_MATERIAL SHOWN_.
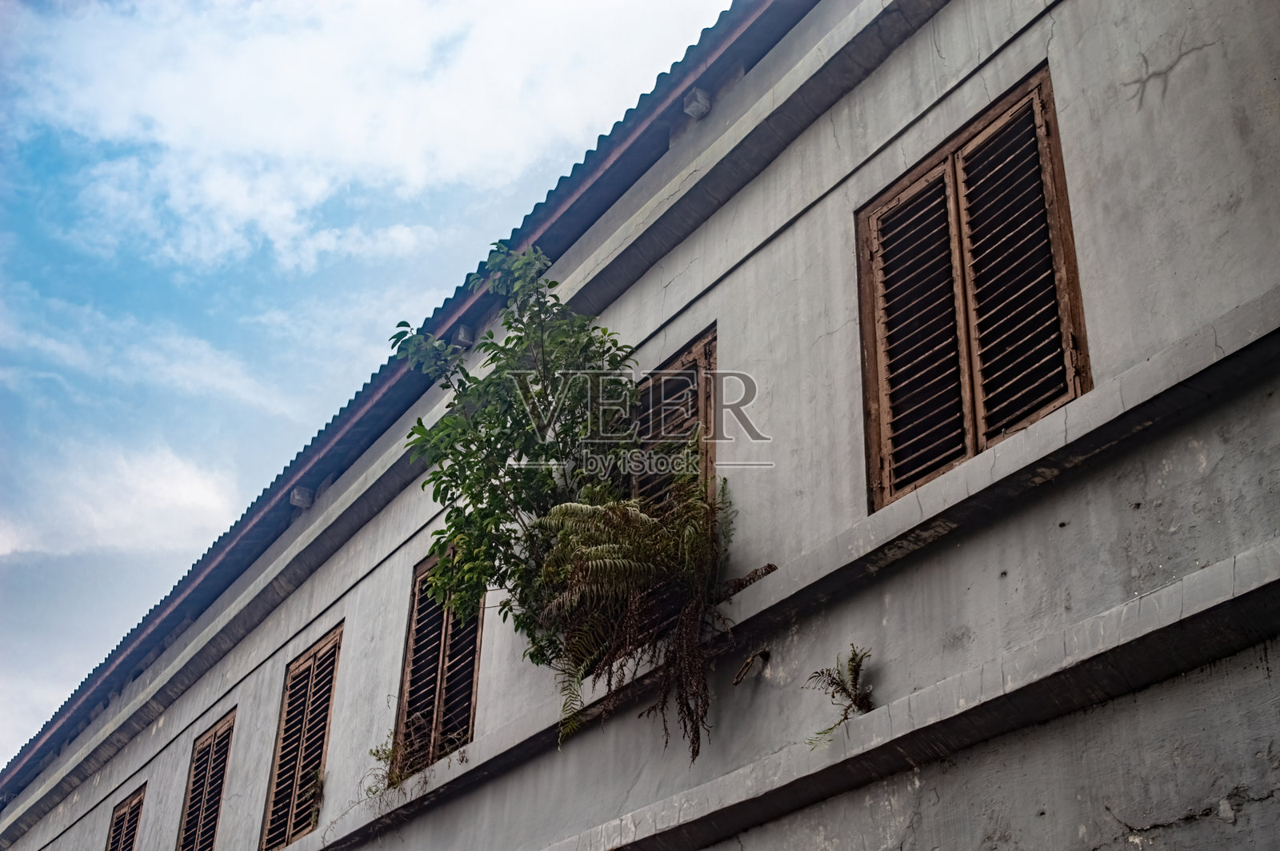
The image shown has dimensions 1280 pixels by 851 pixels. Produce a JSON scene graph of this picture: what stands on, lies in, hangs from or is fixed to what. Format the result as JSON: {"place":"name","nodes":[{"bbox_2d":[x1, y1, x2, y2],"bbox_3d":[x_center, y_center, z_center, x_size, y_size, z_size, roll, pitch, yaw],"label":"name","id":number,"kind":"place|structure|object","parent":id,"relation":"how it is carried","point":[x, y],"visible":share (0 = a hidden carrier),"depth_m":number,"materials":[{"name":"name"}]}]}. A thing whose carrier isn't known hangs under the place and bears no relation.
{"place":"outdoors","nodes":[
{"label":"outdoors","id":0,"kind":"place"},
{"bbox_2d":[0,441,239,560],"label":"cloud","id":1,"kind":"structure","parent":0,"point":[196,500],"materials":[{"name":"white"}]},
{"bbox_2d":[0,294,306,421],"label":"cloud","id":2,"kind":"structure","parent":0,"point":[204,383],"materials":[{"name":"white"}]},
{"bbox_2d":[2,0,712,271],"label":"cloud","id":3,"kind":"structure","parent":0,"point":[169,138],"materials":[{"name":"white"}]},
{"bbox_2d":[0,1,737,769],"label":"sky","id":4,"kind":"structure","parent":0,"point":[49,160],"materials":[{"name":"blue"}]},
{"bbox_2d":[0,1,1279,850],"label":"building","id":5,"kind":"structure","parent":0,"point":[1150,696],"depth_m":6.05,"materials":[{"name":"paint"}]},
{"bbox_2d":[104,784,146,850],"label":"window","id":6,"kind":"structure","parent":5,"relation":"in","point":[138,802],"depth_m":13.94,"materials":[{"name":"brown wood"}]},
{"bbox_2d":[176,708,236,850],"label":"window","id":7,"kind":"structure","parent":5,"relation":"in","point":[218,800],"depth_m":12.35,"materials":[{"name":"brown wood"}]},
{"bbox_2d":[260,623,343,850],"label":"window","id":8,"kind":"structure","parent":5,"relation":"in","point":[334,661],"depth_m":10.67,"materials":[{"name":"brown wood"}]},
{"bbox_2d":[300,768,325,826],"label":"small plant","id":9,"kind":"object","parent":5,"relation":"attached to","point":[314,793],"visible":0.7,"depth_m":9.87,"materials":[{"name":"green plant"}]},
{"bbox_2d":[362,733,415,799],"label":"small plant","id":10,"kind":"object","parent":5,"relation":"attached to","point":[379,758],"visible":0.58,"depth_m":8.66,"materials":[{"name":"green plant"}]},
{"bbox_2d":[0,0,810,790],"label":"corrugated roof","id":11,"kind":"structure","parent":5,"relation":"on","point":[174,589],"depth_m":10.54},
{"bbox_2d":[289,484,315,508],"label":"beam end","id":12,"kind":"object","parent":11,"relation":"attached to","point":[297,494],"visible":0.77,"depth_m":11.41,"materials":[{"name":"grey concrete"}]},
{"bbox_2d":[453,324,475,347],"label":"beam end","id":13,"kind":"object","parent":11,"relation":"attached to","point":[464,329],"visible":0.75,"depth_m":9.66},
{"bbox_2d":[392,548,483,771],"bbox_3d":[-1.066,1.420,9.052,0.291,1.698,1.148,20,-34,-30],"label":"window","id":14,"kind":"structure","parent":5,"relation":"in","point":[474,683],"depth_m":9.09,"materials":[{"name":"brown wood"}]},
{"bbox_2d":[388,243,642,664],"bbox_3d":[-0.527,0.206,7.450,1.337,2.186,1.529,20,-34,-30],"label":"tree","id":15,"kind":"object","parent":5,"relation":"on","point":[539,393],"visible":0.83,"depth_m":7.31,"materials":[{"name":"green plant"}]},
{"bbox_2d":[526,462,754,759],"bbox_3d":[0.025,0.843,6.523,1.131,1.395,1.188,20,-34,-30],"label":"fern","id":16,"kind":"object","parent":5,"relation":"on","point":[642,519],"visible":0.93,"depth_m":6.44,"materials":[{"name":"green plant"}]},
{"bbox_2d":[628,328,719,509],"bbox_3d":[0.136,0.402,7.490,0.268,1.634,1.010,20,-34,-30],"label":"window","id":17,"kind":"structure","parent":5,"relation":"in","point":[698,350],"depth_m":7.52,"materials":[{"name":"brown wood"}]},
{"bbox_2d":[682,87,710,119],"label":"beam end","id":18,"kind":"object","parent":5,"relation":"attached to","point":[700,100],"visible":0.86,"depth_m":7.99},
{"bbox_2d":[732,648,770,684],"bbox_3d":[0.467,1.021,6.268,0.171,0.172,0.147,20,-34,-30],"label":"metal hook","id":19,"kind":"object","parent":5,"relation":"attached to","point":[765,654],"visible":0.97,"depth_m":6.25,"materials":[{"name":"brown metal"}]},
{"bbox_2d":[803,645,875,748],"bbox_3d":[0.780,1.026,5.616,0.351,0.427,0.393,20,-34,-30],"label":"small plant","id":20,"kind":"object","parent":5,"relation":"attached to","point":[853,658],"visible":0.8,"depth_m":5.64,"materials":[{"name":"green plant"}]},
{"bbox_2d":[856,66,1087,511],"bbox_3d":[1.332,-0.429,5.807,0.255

_REQUIRED WORK_.
Please return the records above exactly as written, dropping every picture.

_RESULT FOR THIS EXERCISE_.
The image shown has dimensions 1280 pixels by 851 pixels. Produce a JSON scene graph of this picture: what stands on, lies in, hangs from or is fixed to what. Format the result as JSON: {"place":"name","nodes":[{"bbox_2d":[x1, y1, x2, y2],"bbox_3d":[x_center, y_center, z_center, x_size, y_size, z_size, roll, pitch, yaw],"label":"name","id":number,"kind":"place|structure|object","parent":id,"relation":"how it is carried","point":[x, y],"visible":share (0 = a hidden carrier),"depth_m":number,"materials":[{"name":"name"}]}]}. A thing whose carrier isn't known hangs under the place and bears no relation.
{"place":"outdoors","nodes":[
{"label":"outdoors","id":0,"kind":"place"},
{"bbox_2d":[0,441,239,560],"label":"cloud","id":1,"kind":"structure","parent":0,"point":[196,500],"materials":[{"name":"white"}]},
{"bbox_2d":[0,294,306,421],"label":"cloud","id":2,"kind":"structure","parent":0,"point":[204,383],"materials":[{"name":"white"}]},
{"bbox_2d":[2,0,712,271],"label":"cloud","id":3,"kind":"structure","parent":0,"point":[169,138],"materials":[{"name":"white"}]},
{"bbox_2d":[0,1,737,769],"label":"sky","id":4,"kind":"structure","parent":0,"point":[49,160],"materials":[{"name":"blue"}]},
{"bbox_2d":[0,1,1279,850],"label":"building","id":5,"kind":"structure","parent":0,"point":[1150,696],"depth_m":6.05,"materials":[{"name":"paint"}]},
{"bbox_2d":[104,784,146,850],"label":"window","id":6,"kind":"structure","parent":5,"relation":"in","point":[138,802],"depth_m":13.94,"materials":[{"name":"brown wood"}]},
{"bbox_2d":[176,708,236,850],"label":"window","id":7,"kind":"structure","parent":5,"relation":"in","point":[218,800],"depth_m":12.35,"materials":[{"name":"brown wood"}]},
{"bbox_2d":[260,623,343,850],"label":"window","id":8,"kind":"structure","parent":5,"relation":"in","point":[334,661],"depth_m":10.67,"materials":[{"name":"brown wood"}]},
{"bbox_2d":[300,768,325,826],"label":"small plant","id":9,"kind":"object","parent":5,"relation":"attached to","point":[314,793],"visible":0.7,"depth_m":9.87,"materials":[{"name":"green plant"}]},
{"bbox_2d":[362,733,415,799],"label":"small plant","id":10,"kind":"object","parent":5,"relation":"attached to","point":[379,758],"visible":0.58,"depth_m":8.66,"materials":[{"name":"green plant"}]},
{"bbox_2d":[0,0,810,790],"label":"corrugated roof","id":11,"kind":"structure","parent":5,"relation":"on","point":[174,589],"depth_m":10.54},
{"bbox_2d":[289,484,315,508],"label":"beam end","id":12,"kind":"object","parent":11,"relation":"attached to","point":[297,494],"visible":0.77,"depth_m":11.41,"materials":[{"name":"grey concrete"}]},
{"bbox_2d":[453,324,475,347],"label":"beam end","id":13,"kind":"object","parent":11,"relation":"attached to","point":[464,329],"visible":0.75,"depth_m":9.66},
{"bbox_2d":[392,548,483,771],"bbox_3d":[-1.066,1.420,9.052,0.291,1.698,1.148,20,-34,-30],"label":"window","id":14,"kind":"structure","parent":5,"relation":"in","point":[474,683],"depth_m":9.09,"materials":[{"name":"brown wood"}]},
{"bbox_2d":[388,243,642,664],"bbox_3d":[-0.527,0.206,7.450,1.337,2.186,1.529,20,-34,-30],"label":"tree","id":15,"kind":"object","parent":5,"relation":"on","point":[539,393],"visible":0.83,"depth_m":7.31,"materials":[{"name":"green plant"}]},
{"bbox_2d":[526,462,754,759],"bbox_3d":[0.025,0.843,6.523,1.131,1.395,1.188,20,-34,-30],"label":"fern","id":16,"kind":"object","parent":5,"relation":"on","point":[642,519],"visible":0.93,"depth_m":6.44,"materials":[{"name":"green plant"}]},
{"bbox_2d":[628,328,719,509],"bbox_3d":[0.136,0.402,7.490,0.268,1.634,1.010,20,-34,-30],"label":"window","id":17,"kind":"structure","parent":5,"relation":"in","point":[698,350],"depth_m":7.52,"materials":[{"name":"brown wood"}]},
{"bbox_2d":[682,87,710,119],"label":"beam end","id":18,"kind":"object","parent":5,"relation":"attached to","point":[700,100],"visible":0.86,"depth_m":7.99},
{"bbox_2d":[732,648,770,684],"bbox_3d":[0.467,1.021,6.268,0.171,0.172,0.147,20,-34,-30],"label":"metal hook","id":19,"kind":"object","parent":5,"relation":"attached to","point":[765,654],"visible":0.97,"depth_m":6.25,"materials":[{"name":"brown metal"}]},
{"bbox_2d":[803,645,875,748],"bbox_3d":[0.780,1.026,5.616,0.351,0.427,0.393,20,-34,-30],"label":"small plant","id":20,"kind":"object","parent":5,"relation":"attached to","point":[853,658],"visible":0.8,"depth_m":5.64,"materials":[{"name":"green plant"}]},
{"bbox_2d":[856,66,1087,511],"bbox_3d":[1.332,-0.429,5.807,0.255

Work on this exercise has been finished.